--- start Material to process ---

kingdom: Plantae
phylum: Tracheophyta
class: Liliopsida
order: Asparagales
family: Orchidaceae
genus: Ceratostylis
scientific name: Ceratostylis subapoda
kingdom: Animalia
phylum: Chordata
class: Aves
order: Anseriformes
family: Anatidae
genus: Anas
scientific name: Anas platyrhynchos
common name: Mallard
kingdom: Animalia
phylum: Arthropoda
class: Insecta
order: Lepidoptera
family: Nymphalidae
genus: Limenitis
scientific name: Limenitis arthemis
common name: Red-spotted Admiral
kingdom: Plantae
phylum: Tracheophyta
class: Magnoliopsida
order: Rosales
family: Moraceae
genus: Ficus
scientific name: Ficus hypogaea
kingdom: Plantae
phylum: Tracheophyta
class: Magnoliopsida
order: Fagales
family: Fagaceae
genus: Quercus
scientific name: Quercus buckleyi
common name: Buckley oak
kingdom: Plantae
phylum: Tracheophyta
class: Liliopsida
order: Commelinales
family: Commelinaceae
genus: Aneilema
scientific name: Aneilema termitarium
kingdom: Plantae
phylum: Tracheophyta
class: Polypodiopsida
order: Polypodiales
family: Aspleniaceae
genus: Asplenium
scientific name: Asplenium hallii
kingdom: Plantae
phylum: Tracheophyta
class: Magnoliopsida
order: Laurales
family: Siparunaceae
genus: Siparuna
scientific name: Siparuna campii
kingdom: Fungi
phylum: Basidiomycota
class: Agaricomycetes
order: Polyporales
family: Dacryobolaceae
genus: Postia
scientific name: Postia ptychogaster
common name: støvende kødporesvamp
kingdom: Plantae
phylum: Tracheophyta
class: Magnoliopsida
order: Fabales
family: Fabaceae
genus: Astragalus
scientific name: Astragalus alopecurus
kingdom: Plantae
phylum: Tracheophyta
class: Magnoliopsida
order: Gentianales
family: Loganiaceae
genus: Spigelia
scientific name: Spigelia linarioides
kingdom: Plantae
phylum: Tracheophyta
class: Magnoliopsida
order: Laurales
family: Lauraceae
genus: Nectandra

--- end Material to process ---

Arrange the material as a Markdown table, starting at the line with "kingdom: Fungi" and running through its last line. Use the columns Row, which numbers each row, and Line, and leave out any blank lines.

# Result of this task
| Row | Line |
|---|---|
| 1 | kingdom: Fungi |
| 2 | phylum: Basidiomycota |
| 3 | class: Agaricomycetes |
| 4 | order: Polyporales |
| 5 | family: Dacryobolaceae |
| 6 | genus: Postia |
| 7 | scientific name: Postia ptychogaster |
| 8 | common name: støvende kødporesvamp |
| 9 | kingdom: Plantae |
| 10 | phylum: Tracheophyta |
| 11 | class: Magnoliopsida |
| 12 | order: Fabales |
| 13 | family: Fabaceae |
| 14 | genus: Astragalus |
| 15 | scientific name: Astragalus alopecurus |
| 16 | kingdom: Plantae |
| 17 | phylum: Tracheophyta |
| 18 | class: Magnoliopsida |
| 19 | order: Gentianales |
| 20 | family: Loganiaceae |
| 21 | genus: Spigelia |
| 22 | scientific name: Spigelia linarioides |
| 23 | kingdom: Plantae |
| 24 | phylum: Tracheophyta |
| 25 | class: Magnoliopsida |
| 26 | order: Laurales |
| 27 | family: Lauraceae |
| 28 | genus: Nectandra |